Content starts
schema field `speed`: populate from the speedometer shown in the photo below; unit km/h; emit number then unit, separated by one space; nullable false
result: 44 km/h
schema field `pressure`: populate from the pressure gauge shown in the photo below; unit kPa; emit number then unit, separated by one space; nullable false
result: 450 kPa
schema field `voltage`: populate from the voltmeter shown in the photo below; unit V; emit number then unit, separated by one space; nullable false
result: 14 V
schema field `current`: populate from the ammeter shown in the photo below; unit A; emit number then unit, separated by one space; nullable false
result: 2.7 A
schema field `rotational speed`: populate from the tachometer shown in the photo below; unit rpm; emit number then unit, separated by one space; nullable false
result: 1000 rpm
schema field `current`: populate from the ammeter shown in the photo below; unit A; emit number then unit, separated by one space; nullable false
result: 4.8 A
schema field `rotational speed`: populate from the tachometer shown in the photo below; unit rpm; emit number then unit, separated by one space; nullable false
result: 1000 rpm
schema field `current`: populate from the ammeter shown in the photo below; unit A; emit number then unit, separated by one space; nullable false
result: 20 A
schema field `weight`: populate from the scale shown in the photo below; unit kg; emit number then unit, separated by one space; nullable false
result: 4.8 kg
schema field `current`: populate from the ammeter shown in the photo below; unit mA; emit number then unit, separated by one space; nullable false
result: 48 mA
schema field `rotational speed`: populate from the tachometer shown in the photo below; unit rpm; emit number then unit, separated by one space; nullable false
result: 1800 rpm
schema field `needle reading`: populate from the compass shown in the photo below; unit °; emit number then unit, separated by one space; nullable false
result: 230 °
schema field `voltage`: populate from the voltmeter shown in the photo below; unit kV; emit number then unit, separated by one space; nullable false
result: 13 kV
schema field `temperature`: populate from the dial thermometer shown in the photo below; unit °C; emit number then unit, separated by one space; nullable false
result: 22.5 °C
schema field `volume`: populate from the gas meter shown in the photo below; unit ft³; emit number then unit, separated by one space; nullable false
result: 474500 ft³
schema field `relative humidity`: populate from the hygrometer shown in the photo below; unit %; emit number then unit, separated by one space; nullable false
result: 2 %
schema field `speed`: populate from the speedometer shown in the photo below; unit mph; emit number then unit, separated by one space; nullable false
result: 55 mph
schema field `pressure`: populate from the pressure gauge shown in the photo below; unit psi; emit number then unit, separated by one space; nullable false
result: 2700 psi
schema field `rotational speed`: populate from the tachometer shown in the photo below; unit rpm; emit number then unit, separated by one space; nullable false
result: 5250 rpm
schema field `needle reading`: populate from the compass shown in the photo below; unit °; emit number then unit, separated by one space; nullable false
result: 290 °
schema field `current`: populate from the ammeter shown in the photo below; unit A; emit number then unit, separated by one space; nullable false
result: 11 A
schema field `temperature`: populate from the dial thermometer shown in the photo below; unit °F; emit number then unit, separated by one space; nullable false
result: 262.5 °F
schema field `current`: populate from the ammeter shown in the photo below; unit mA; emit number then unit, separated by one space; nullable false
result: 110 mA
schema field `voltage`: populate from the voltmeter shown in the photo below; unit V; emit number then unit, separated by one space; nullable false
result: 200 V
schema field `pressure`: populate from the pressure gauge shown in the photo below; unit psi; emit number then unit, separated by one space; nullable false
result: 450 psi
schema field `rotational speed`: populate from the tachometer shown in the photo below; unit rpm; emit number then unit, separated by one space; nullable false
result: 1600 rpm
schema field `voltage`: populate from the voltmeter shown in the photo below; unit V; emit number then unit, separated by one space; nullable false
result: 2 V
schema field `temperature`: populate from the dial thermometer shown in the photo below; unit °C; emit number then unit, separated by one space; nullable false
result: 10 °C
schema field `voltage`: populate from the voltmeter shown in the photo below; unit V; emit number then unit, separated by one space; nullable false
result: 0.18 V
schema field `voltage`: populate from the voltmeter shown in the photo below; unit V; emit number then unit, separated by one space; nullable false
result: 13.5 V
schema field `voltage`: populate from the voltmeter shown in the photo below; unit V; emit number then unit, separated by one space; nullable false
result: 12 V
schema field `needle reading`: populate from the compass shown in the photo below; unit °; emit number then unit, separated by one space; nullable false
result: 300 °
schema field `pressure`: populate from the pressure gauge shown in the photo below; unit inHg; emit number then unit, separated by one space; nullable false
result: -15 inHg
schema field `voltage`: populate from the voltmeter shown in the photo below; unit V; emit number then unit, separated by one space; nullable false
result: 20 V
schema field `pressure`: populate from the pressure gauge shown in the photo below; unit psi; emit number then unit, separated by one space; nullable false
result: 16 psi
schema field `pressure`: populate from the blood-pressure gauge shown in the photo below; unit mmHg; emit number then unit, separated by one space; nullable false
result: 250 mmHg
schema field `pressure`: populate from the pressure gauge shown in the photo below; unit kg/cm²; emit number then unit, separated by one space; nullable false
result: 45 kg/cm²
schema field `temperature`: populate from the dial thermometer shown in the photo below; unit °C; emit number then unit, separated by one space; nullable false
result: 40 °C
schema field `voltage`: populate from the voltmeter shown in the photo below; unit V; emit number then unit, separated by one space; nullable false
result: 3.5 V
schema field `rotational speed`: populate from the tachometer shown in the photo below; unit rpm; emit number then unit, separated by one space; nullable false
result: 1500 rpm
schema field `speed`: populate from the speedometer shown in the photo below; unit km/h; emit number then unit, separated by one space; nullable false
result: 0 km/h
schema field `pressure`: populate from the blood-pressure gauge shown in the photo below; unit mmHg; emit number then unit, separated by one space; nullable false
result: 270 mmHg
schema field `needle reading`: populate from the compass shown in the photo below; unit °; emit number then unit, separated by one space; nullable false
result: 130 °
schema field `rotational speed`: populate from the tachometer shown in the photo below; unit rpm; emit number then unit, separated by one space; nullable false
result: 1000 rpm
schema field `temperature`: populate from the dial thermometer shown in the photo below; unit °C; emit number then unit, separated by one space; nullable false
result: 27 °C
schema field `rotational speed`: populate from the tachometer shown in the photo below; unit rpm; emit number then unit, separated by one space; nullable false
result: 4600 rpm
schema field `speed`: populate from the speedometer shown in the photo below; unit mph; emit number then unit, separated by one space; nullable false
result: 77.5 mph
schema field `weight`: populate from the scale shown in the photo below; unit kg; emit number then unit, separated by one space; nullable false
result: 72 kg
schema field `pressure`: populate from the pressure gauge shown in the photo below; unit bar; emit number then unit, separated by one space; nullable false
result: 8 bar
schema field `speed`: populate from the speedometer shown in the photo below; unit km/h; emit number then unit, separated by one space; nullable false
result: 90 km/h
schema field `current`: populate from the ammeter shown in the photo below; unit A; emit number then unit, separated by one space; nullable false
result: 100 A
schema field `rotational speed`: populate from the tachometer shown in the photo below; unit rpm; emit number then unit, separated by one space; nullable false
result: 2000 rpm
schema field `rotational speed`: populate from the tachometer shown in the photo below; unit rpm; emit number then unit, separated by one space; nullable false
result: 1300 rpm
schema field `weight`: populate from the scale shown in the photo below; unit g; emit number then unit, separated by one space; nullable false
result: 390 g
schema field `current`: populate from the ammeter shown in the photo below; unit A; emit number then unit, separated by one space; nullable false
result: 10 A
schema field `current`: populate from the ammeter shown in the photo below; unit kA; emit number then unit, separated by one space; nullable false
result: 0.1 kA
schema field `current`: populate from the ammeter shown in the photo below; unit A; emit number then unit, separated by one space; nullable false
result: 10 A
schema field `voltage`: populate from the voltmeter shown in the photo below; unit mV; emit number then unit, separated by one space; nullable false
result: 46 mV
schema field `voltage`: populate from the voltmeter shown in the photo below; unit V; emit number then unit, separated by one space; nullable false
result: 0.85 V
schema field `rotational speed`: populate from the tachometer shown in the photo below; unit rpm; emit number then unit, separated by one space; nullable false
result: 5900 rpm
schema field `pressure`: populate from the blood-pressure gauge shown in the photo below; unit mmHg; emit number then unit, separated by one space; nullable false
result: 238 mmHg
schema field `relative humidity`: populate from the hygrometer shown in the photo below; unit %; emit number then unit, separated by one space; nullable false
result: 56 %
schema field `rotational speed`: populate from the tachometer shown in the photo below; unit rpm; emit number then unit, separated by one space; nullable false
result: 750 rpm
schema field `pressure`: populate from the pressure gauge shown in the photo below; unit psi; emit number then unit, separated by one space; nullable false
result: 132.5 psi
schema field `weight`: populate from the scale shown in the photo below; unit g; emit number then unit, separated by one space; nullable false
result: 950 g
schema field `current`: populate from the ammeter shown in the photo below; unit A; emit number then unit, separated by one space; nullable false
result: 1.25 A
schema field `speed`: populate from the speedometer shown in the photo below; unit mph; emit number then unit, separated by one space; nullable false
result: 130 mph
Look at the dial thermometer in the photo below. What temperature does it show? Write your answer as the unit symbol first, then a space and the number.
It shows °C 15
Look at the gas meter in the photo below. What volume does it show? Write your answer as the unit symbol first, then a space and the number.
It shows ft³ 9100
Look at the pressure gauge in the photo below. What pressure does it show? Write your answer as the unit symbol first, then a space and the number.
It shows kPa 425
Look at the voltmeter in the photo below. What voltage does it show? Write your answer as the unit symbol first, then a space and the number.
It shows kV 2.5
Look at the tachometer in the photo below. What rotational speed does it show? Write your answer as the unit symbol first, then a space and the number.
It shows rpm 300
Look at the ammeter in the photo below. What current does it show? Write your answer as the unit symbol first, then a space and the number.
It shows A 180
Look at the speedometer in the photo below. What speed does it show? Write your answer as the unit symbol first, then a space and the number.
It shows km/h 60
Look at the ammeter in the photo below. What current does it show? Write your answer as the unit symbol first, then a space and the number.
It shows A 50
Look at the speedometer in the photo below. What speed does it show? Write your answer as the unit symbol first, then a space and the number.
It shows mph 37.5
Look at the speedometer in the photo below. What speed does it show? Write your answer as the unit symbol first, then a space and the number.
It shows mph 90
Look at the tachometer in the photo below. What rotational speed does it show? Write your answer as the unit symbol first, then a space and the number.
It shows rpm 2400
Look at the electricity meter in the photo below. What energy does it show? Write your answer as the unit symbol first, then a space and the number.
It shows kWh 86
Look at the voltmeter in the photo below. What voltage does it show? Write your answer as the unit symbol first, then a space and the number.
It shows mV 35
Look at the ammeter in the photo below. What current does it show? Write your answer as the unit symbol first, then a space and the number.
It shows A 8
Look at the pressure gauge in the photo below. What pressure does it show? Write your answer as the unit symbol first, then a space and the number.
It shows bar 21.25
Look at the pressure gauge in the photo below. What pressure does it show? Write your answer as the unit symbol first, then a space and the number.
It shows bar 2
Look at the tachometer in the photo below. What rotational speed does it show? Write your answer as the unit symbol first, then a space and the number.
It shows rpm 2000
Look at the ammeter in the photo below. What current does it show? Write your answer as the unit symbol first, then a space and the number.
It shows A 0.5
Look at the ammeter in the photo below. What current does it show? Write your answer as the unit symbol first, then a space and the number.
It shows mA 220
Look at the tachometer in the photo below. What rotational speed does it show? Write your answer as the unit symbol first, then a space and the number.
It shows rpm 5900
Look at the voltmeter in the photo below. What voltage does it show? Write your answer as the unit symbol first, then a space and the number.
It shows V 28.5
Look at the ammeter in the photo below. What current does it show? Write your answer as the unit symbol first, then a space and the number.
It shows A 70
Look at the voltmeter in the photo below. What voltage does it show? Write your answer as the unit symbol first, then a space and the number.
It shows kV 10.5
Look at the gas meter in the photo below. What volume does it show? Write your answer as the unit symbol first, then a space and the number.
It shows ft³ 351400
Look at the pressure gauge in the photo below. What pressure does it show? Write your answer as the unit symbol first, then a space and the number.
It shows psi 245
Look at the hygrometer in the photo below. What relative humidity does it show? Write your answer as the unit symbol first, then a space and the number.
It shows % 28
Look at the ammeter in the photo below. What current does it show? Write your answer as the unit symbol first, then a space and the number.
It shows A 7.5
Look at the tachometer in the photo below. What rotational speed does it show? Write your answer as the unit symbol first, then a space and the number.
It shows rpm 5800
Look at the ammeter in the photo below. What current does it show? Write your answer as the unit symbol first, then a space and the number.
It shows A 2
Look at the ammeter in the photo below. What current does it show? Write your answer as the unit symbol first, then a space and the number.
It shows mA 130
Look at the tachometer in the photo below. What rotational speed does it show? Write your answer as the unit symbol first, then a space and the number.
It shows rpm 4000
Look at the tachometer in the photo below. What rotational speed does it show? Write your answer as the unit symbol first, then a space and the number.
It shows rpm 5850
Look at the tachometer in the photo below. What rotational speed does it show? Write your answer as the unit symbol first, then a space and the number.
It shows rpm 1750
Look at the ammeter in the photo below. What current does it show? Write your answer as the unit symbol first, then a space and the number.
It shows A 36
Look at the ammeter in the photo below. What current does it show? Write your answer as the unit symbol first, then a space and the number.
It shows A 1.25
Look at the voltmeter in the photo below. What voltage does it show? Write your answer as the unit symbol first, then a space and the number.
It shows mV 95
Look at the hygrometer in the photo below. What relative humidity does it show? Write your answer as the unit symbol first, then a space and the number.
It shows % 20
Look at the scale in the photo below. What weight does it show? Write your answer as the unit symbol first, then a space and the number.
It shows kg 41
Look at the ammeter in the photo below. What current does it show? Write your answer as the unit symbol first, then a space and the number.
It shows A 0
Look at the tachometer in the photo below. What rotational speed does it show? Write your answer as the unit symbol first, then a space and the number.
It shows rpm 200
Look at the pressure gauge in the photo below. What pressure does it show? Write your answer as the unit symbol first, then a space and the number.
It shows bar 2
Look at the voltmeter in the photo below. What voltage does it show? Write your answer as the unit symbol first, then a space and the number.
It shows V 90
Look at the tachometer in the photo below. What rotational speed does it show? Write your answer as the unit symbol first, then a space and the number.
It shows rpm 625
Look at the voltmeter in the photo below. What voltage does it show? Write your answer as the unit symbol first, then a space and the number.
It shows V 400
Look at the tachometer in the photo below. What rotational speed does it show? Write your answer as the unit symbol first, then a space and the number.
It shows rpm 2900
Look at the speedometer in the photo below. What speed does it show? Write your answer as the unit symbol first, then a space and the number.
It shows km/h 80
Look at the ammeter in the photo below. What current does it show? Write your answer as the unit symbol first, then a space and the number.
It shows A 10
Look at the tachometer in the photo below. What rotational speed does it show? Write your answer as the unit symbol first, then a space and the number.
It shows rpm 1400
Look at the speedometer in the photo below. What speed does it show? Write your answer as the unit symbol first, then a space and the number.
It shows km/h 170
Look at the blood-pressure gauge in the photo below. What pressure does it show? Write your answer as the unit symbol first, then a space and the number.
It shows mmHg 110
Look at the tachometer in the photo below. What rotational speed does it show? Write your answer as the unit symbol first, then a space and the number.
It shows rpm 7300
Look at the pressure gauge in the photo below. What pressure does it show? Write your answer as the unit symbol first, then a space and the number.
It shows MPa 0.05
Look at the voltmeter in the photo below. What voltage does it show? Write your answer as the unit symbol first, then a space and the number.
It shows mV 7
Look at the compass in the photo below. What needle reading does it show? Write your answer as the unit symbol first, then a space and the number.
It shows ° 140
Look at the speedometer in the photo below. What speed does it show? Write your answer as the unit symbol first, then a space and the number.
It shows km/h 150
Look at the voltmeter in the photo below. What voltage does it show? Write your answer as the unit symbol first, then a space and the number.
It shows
Content ends
> **Exercise directions**
Render the material from its beginning through the line containing "result: 20 A" as a two-column CSV with the headers instruction and value. Each row pairs an instruction with the result that follows it, and each goes in one double-quoted field with line breaks turned into spaces.

> **Output below**
instruction,value
"schema field `speed`: populate from the speedometer shown in the photo below; unit km/h; emit number then unit, separated by one space; nullable false result:","44 km/h"
"schema field `pressure`: populate from the pressure gauge shown in the photo below; unit kPa; emit number then unit, separated by one space; nullable false result:","450 kPa"
"schema field `voltage`: populate from the voltmeter shown in the photo below; unit V; emit number then unit, separated by one space; nullable false result:","14 V"
"schema field `current`: populate from the ammeter shown in the photo below; unit A; emit number then unit, separated by one space; nullable false result:","2.7 A"
"schema field `rotational speed`: populate from the tachometer shown in the photo below; unit rpm; emit number then unit, separated by one space; nullable false result:","1000 rpm"
"schema field `current`: populate from the ammeter shown in the photo below; unit A; emit number then unit, separated by one space; nullable false result:","4.8 A"
"schema field `rotational speed`: populate from the tachometer shown in the photo below; unit rpm; emit number then unit, separated by one space; nullable false result:","1000 rpm"
"schema field `current`: populate from the ammeter shown in the photo below; unit A; emit number then unit, separated by one space; nullable false result:","20 A"